With the cost of securing a ride in the Junior World Championship well beyond the means of the families of most young riders (with a fee in excess of £200,000 often needed to secure a top ride) Dorna’s investment in UK racers is much welcomed. Not only will it hopefully save some of our most talented youngsters from being sentenced to a career in the British championships, it might actually mean that Britain will be able to finally break the 40 year drought we've had since Barry Sheene won the 500cc world title in 1977.

Pics: Gold and Goose

Alberto Puig

Who is Alberto Puig?

Along with Alex Criville, Alberto Puig led the Spanish revolution in the top classes of Grand Prix racing.

A seven year spell in 250s between 1987 and 1993 yielded four podiums, before he moved up to the 500cc class as replacement for Criville at the Pons Honda team.

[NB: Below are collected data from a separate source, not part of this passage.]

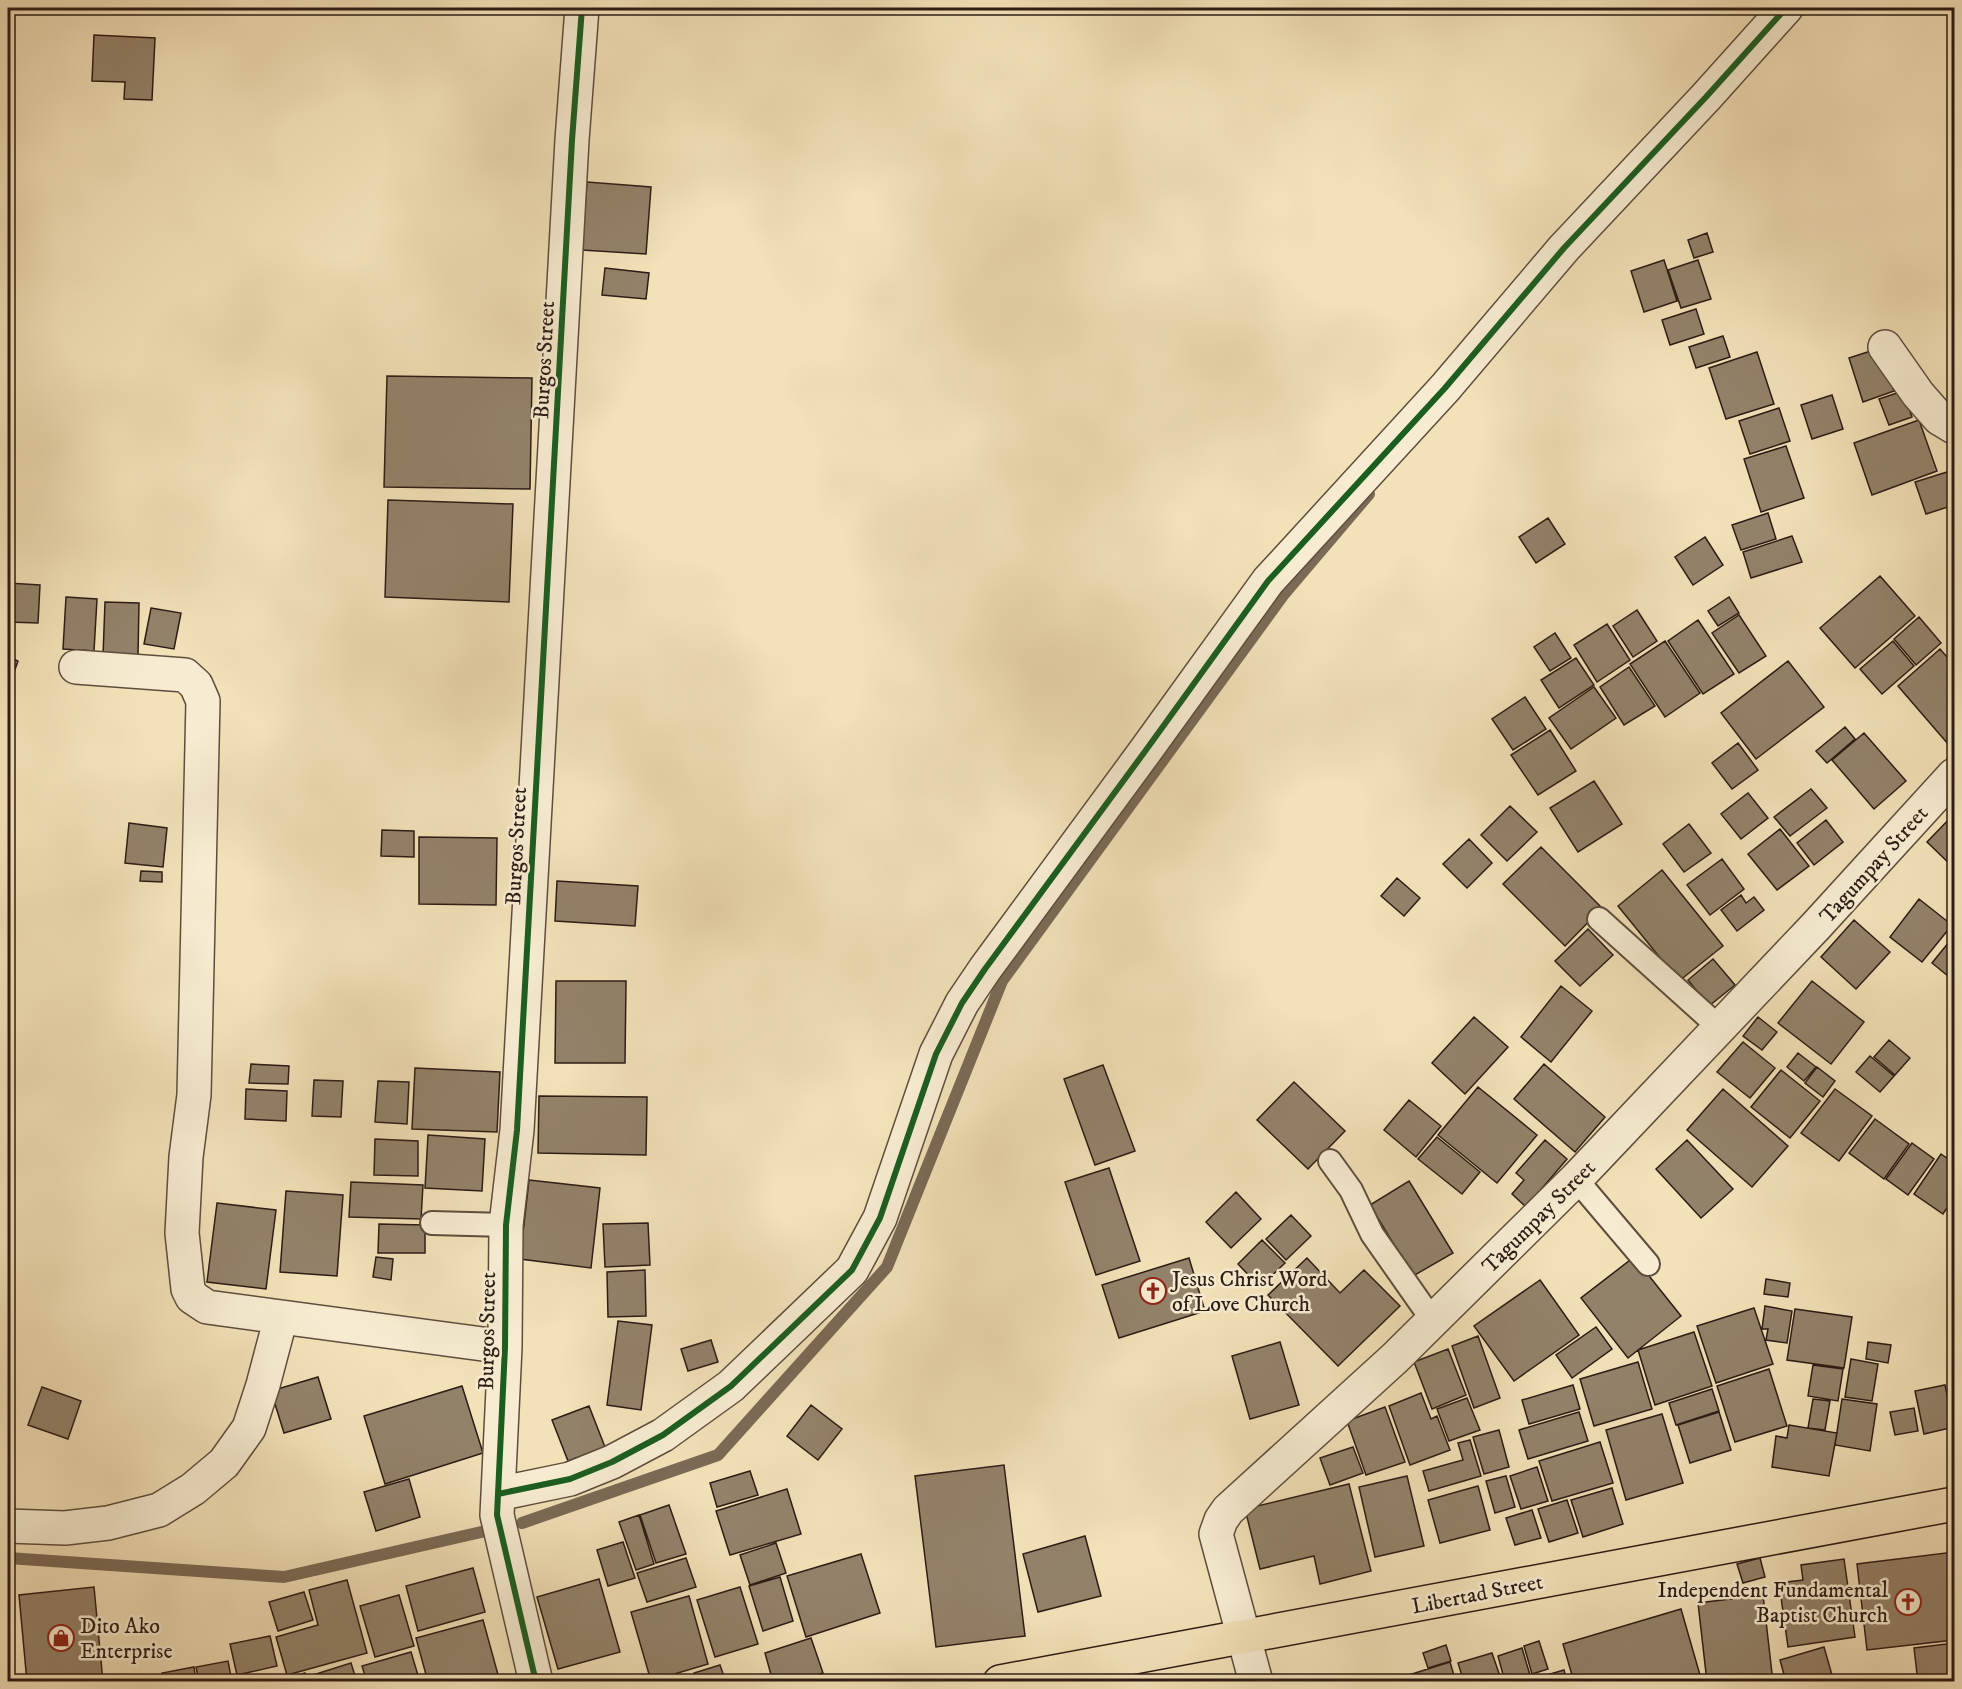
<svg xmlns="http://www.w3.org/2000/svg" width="1962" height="1689" viewBox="0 0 1962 1689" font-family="'IM FELL DW Pica',serif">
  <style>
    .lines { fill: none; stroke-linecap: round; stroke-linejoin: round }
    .stream { stroke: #7b6a56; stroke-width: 12 }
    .building { fill: #93826a; stroke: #2c1c15; stroke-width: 1.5 }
    .service-casing { stroke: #5e4d3e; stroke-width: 26 }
    .minor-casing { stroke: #5e4d3e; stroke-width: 36 }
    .trunk-casing { stroke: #2c1c15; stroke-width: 36 }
    .service { stroke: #f7ecd1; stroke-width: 22 }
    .minor { stroke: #f7ecd1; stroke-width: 33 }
    .trunk { stroke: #f3e1b8; stroke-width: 33 }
    .cycleway-casing { stroke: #f7ecd1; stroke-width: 10 }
    .cycleway { stroke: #1b5e20; stroke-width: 6 }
    .labels { text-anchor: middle; stroke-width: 5; stroke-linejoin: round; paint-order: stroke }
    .street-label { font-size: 22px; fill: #2c1c15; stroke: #f7ecd1 }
    .poi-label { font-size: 22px; fill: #2c1c15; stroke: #f7ecd1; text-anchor: start }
  </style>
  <rect width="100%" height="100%" fill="#f3e1b8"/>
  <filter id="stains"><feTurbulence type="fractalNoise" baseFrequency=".00333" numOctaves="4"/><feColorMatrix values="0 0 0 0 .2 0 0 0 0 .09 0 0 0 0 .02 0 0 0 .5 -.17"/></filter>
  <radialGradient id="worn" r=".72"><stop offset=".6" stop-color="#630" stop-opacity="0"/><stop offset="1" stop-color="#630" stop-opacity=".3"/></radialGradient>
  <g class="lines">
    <path class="stream" d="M522 1523 718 1455 887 1267 1002 981 1284 594 1369 494
      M8 1558 284 1577 490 1530"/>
  </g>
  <path class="building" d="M94 35 155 38 152 100 124 99 125 82 92 81Z
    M587 182 651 187 646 254 582 250Z
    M1707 233 1713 252 1694 258 1688 240Z
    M1664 260 1677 301 1644 312 1631 271Z
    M1698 260 1711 299 1681 308 1668 270Z
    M605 268 649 273 646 299 602 295Z
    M1696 309 1704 334 1670 345 1662 320Z
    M1723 336 1730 357 1696 368 1689 347Z
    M1880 348 1894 391 1863 402 1849 358Z
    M1757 352 1774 404 1726 419 1709 368Z
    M387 376 532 378 530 489 384 487Z
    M1903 391 1912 417 1889 425 1879 399Z
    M1832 395 1843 429 1812 439 1801 405Z
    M1779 408 1790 441 1750 454 1739 421Z
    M1919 420 1937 471 1872 495 1854 443Z
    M1786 446 1804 498 1761 512 1744 459Z
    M1947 472 1954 494V505L1926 514 1915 482Z
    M388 500 513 504 509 602 385 597Z
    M1768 513 1776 539 1741 550 1732 525Z
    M1548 518 1565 544 1536 563 1519 537Z
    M1792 536 1802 562 1751 578 1743 552Z
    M1705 537 1723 565 1693 585 1675 557Z
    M1880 576 1915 616 1855 668 1820 628Z
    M8 583 40 585 38 623 8 622Z
    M66 597 97 599 94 651 63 649Z
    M1729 597 1739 613 1718 626 1708 611Z
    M105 602 139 603 138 656H103Z
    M151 608 181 613 174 649 144 644Z
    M1637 610 1657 641 1633 657 1613 626Z
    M1739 615 1766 656 1739 673 1712 633Z
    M1919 617 1941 643 1916 665 1894 639Z
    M1698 620 1734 674 1703 694 1668 641Z
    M1607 624 1630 660 1597 682 1574 645Z
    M1555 633 1571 658 1550 671 1534 647Z
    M1665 641 1700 693 1665 717 1630 664Z
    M1893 641 1914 666 1882 694 1860 669Z
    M1940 649 1954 665V739L1948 744 1898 686Z
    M8 656 18 661 12 678 8 676Z
    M1576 658 1594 685 1559 708 1541 680Z
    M1788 661 1824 707 1756 759 1721 713Z
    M1629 667 1655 706 1624 725 1600 687Z
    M1594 687 1616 718 1571 749 1549 718Z
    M1525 697 1546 729 1513 750 1492 719Z
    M1845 727 1855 739 1827 763 1816 751Z
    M1550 730 1576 771 1538 795 1511 755Z
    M1864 733 1906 781 1874 809 1832 760Z
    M1738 743 1758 770 1732 789 1712 763Z
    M1594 781 1622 824 1578 852 1550 808Z
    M1811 789 1827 808 1790 836 1774 817Z
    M1748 793 1768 818 1741 839 1721 814Z
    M1510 806 1537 832 1507 861 1481 835Z
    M1954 814V868L1927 842Z
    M1826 820 1843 842 1814 865 1797 843Z
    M129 823 167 828 163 867 125 863Z
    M1689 824 1711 853 1684 872 1663 844Z
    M1780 829 1809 866 1777 890 1748 854Z
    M382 830 414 831V857L381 856Z
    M419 837 497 838 496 905 419 904Z
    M1469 839 1492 863 1467 888 1443 864Z
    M1541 847 1602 908 1565 946 1503 884Z
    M1722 859 1744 889 1710 915 1687 885Z
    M1662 870 1723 946 1679 981 1618 906Z
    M141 871 162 872V882L140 881Z
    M1397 878 1420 898 1404 916 1381 896Z
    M557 881 638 886 635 926 555 921Z
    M1741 895 1746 903 1754 897 1764 910 1737 931 1721 910Z
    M1919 899 1952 925 1922 962 1890 937Z
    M1854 920 1890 952 1856 989 1821 957Z
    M1588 929 1613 955 1580 986 1555 961Z
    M1949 942 1954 946V981L1932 963Z
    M1713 959 1735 985 1709 1006 1688 980Z
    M556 981H626L625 1063H555Z
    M1812 981 1864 1022 1831 1064 1778 1023Z
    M1561 986 1592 1011 1551 1062 1521 1037Z
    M1474 1017 1508 1047 1465 1094 1432 1063Z
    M1758 1017 1777 1032 1762 1050 1743 1036Z
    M1889 1040 1910 1058 1895 1075 1874 1057Z
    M1743 1042 1775 1068 1750 1098 1717 1072Z
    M1798 1053 1816 1067 1804 1081 1787 1067Z
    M1870 1056 1894 1076 1880 1092 1856 1072Z
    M251 1064 289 1066 288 1084 249 1083Z
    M1544 1064 1605 1117 1575 1152 1514 1099Z
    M1103 1065 1135 1151 1095 1165 1064 1079Z
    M1817 1067 1835 1081 1823 1097 1805 1083Z
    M415 1068 500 1072 497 1132 412 1129Z
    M1781 1070 1820 1101 1790 1138 1751 1107Z
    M314 1080 343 1081 341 1117 312 1116Z
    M378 1081 409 1082 407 1124 375 1122Z
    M1294 1082 1345 1131 1308 1169 1257 1120Z
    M1478 1087 1537 1135 1497 1183 1438 1135Z
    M246 1089 287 1091 286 1121 245 1119Z
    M1723 1089 1788 1146 1752 1187 1687 1130Z
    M1835 1089 1872 1116 1839 1161 1801 1133Z
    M539 1096 647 1097 646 1155 538 1153Z
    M1409 1100 1441 1126 1416 1157 1384 1130Z
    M1875 1119 1909 1144 1884 1179 1849 1153Z
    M428 1135 485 1139 482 1191 425 1188Z
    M1437 1137 1480 1172 1462 1194 1418 1159Z
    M375 1139 418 1141V1176L374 1175Z
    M1545 1140 1567 1159 1526 1207 1512 1194 1524 1180 1516 1173Z
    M1687 1140 1733 1189 1701 1218 1656 1169Z
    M1912 1143 1934 1159 1908 1195 1886 1179Z
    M1941 1154 1954 1163V1197L1943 1214 1914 1194Z
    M1109 1168 1140 1261 1096 1275 1065 1182Z
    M529 1180 600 1188 591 1268 520 1259Z
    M1409 1181 1453 1253 1413 1276 1370 1205Z
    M351 1182 423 1185 421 1219 349 1217Z
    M286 1191 343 1195 337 1276 280 1272Z
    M1236 1192 1261 1219 1231 1248 1206 1222Z
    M217 1203 276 1210 266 1289 207 1282Z
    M1291 1215 1311 1236 1286 1260 1266 1239Z
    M648 1223 650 1265 605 1267 603 1224Z
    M379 1224 425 1225V1253H378Z
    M1262 1240 1285 1263 1260 1287 1238 1264Z
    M376 1257 393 1259 391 1280 373 1277Z
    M1634 1257 1681 1316 1628 1358 1581 1298Z
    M1189 1258 1205 1311 1119 1338 1102 1285Z
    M1307 1258 1340 1293 1364 1270 1400 1306 1338 1366 1268 1295Z
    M645 1270 646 1316 608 1317 607 1272Z
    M1766 1279 1790 1283 1788 1297 1764 1294Z
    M1540 1280 1579 1335 1514 1381 1474 1326Z
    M1765 1306 1792 1311 1787 1343 1766 1340 1768 1329H1762Z
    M1754 1308 1773 1364 1716 1383 1697 1326Z
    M1795 1309 1852 1317 1844 1368 1787 1360Z
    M618 1321 652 1325 641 1410 607 1405Z
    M1596 1327 1612 1349 1572 1378 1556 1355Z
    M1694 1332 1712 1386 1655 1405 1638 1350Z
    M1478 1336 1500 1398 1474 1408 1452 1346Z
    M711 1340 718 1362 688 1371 681 1349Z
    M1280 1342 1299 1405 1250 1419 1232 1356Z
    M1868 1342 1891 1345 1888 1363 1866 1359Z
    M1448 1349 1466 1395 1432 1409 1414 1362Z
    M1851 1359 1878 1364 1872 1401 1845 1397Z
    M1638 1362 1652 1409 1594 1426 1580 1379Z
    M1813 1365 1843 1369 1838 1401 1808 1396Z
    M1769 1369 1787 1426 1735 1442 1717 1386Z
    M1954 1374V1407L1948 1376Z
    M318 1377 331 1419 284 1433 271 1391Z
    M1573 1385 1580 1409 1529 1424 1522 1400Z
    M1945 1385 1954 1427 1924 1434 1915 1391Z
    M462 1386 483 1453 385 1484 364 1416Z
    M42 1387 81 1401 68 1439 28 1425Z
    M1712 1389 1719 1411 1676 1425 1669 1403Z
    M1421 1393 1431 1419 1437 1416 1450 1450 1410 1465 1389 1406Z
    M1467 1398 1480 1430 1449 1441 1437 1409Z
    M1813 1399 1830 1401 1825 1430 1808 1428Z
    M1842 1399 1877 1404 1870 1451 1835 1445Z
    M811 1405 842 1429 818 1460 787 1436Z
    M589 1406 605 1447 568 1461 552 1420Z
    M1385 1407 1405 1462 1366 1475 1347 1421Z
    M1914 1408 1918 1431 1895 1435 1890 1412Z
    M1579 1412 1588 1441 1528 1459 1519 1430Z
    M1719 1412 1731 1450 1690 1463 1678 1425Z
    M1662 1414 1683 1483 1626 1500 1606 1430Z
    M1789 1425 1837 1433 1829 1476 1772 1467 1776 1436 1787 1438Z
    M1499 1430 1509 1467 1484 1474 1473 1437Z
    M1470 1440 1481 1476 1429 1491 1423 1471 1463 1460 1458 1443Z
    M1600 1442 1613 1483 1552 1501 1539 1461Z
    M1353 1447 1363 1473 1330 1485 1320 1458Z
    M1004 1465 1025 1636 936 1647 915 1476Z
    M1537 1467 1548 1501 1521 1509 1510 1476Z
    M750 1471 758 1495 717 1507 710 1483Z
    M1407 1476 1424 1546 1375 1557 1359 1487Z
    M1506 1476 1515 1507 1495 1513 1486 1481Z
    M409 1479 420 1517 376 1531 364 1492Z
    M1349 1484 1371 1571 1320 1584 1314 1556 1260 1569 1245 1509Z
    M1478 1486 1490 1530 1440 1543 1428 1500Z
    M1612 1488 1623 1524 1583 1537 1571 1500Z
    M787 1489 801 1534 730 1555 716 1511Z
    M1567 1500 1578 1533 1549 1542 1538 1509Z
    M669 1505 686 1554 656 1563 640 1515Z
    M1532 1510 1541 1538 1515 1545 1506 1518Z
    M639 1515 654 1564 636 1570 619 1522Z
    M1085 1536 1101 1596 1038 1612 1023 1554Z
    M623 1542 635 1578 608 1586 597 1550Z
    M776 1543 786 1573 750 1585 740 1555Z
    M1954 1552V1640L1867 1650 1857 1564Z
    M861 1554 880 1613 806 1637 787 1576Z
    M686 1558 696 1587 647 1602 637 1573Z
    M1760 1558 1765 1577 1743 1583 1737 1564Z
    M1844 1559 1855 1637 1788 1647 1779 1583 1803 1580 1801 1565Z
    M473 1568 485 1612 418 1631 406 1586Z
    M780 1577 793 1621 763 1631 749 1586Z
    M599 1579 620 1652 558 1669 537 1597Z
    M347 1580 367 1653 287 1675 276 1637 318 1625 309 1590Z
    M94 1587 103 1682H27L19 1595Z
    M740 1587 758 1644 715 1657 697 1600Z
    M304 1592 313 1620 278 1631 269 1602Z
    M399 1595 414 1646 375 1657 360 1606Z
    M1763 1595 1773 1682H1707L1698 1603Z
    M689 1596 708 1664 651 1681 631 1612Z
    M1681 1609 1702 1682H1574L1563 1644Z
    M483 1620 500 1682H428L416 1638Z
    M270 1636 277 1666 237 1675 230 1644Z
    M811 1638 823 1673 795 1682H773L765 1653Z
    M1539 1641 1548 1669 1532 1674 1524 1646Z
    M1954 1643V1678L1918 1682 1914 1648Z
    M1446 1645 1451 1661 1428 1668 1423 1653Z
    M1824 1647 1834 1682H1786L1780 1660Z
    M1522 1648 1532 1682H1505L1498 1656Z
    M411 1652 420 1682H367L362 1666Z
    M1492 1653 1502 1682H1464L1458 1663Z
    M228 1661 232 1682H199L196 1667Z
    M1450 1662 1456 1682H1397L1396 1679Z
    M351 1663 357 1682H316L313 1675Z
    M720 1665 726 1682H696L694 1673Z
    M194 1667 196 1682H164L162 1673Z
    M1564 1670 1567 1682H1534L1533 1679Z
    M305 1673 308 1682H277Z"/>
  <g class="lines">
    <defs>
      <path id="service" d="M1599 919 1720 1028
        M1330 1161 1351 1190 1372 1234 1433 1321
        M1576 1179 1648 1264
        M432 1223 506 1225"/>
      <path id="minor" d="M1885 347 1918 394 1939 418 1954 427
        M76 667 185 675 196 685 203 701 194 1095 186 1157 182 1233 188 1289 192 1297 207 1307 505 1347
        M498 1494 570 1479 612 1462 663 1435 731 1386 852 1270 880 1218 936 1054 962 1003 985 969 1146 750 1268 581 1445 388 1564 248 1706 97 1786 8
        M8 1526 65 1528 108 1523 159 1510 193 1489 224 1463 249 1428 263 1385 281 1317
        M536 1682 497 1515 505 1347 506 1225 517 1130 572 140 582 8
        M1256 1682 1216 1534 1221 1520 1228 1510 1395 1358 1576 1179 1816 926 1954 775"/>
      <path id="trunk" d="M1000 1682 1954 1504"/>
    </defs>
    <use href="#service" class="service-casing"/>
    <use href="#minor" class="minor-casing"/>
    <use href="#trunk" class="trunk-casing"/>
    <use href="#service" class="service"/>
    <use href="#minor" class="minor"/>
    <use href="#trunk" class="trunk"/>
    <defs>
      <path id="cycleway" d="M498 1494 570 1479 612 1462 663 1435 731 1386 852 1270 880 1218 936 1054 962 1003 985 969 1146 750 1268 581 1445 388 1564 248 1706 97 1786 8
        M536 1682 497 1515 505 1347 506 1225 517 1130 572 140 582 8"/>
    </defs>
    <use href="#cycleway" class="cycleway-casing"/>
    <use href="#cycleway" class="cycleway"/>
  </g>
  <defs>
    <symbol id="church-ring" viewBox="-11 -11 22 22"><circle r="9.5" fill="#f7ecd1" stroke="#8f2418" stroke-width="1.5"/><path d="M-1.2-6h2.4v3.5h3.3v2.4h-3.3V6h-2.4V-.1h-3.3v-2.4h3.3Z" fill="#8f2418"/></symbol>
    <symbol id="shop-ring" viewBox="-11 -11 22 22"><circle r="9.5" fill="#f7ecd1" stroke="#8f2418" stroke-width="1.5"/><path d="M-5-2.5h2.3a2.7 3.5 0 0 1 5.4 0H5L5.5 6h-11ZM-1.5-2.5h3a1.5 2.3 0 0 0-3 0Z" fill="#8f2418"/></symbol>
  </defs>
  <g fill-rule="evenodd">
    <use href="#church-ring" x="1138" y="1276" width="30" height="30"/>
    <use href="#church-ring" x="1893" y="1587" width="30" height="30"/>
    <use href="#shop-ring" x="46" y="1623" width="30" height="30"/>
  </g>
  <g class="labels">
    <g class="street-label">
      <text transform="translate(543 360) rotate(-87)" y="8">Burgos Street</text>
      <text transform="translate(515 846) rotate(-87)" y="8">Burgos Street</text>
      <text transform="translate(1873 864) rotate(-48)" y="8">Tagumpay Street</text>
      <text transform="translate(1538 1216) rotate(-45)" y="8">Tagumpay Street</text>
      <text transform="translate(486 1331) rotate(-89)" y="8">Burgos Street</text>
      <text transform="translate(1477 1593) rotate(-11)" y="8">Libertad Street</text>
    </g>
    <g class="poi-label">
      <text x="1172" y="1286">Jesus Christ Word<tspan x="1172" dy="25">of Love Church</tspan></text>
      <text x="1888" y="1597" text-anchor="end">Independent Fundamental<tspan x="1888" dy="25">Baptist Church</tspan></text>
      <text x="80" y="1633">Dito Ako<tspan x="80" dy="25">Enterprise</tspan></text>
    </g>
  </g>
  <rect width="1962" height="1689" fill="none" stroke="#f3e1b8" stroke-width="30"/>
  <rect x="9" y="9" width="1944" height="1671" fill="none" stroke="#2c1c15" stroke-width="3"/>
  <rect x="15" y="15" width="1932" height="1659" fill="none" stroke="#2c1c15" stroke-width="1.5"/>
  <rect width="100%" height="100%" filter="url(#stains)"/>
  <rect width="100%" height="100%" fill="url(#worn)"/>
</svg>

Puig finished on the podium in just his sixth premier class race, finishing behind GP legends Mick Doohan and Kevin Schwantz at Germany’s superfast Hockenheimring, and he went on to take his first win at the 1995 Spanish Grand Prix in Jerez, making him the first Spanish rider to win his home race in the premier class. 

Two more podiums in the next three races saw Alberto running third in the championship when he suffered a career-changing leg break during qualifying for the French Grand Prix at Le Mans. He was to miss the remainder of the year and although he came back for two further seasons, finishing 11th and 12th overall in the championships, he never regained his pre-crash fitness and retired at the age of 30.

Since hanging up his leathers, Puig has gained a reputation as a talent spotter and mentor for young riders. He helped set up the Movistar Cup in the late Nineties, whose alumni included future world champions Casey Stoner, Chaz Davies and Dani Pedrosa, whose early career he closely managed. 

More recently he has worked with Honda and Dorna on a number of initiatives, including the Asia Talent Cup – a continent-wide programme that started in 2014 and is already taking a new generation of talent to the Moto3 world championships.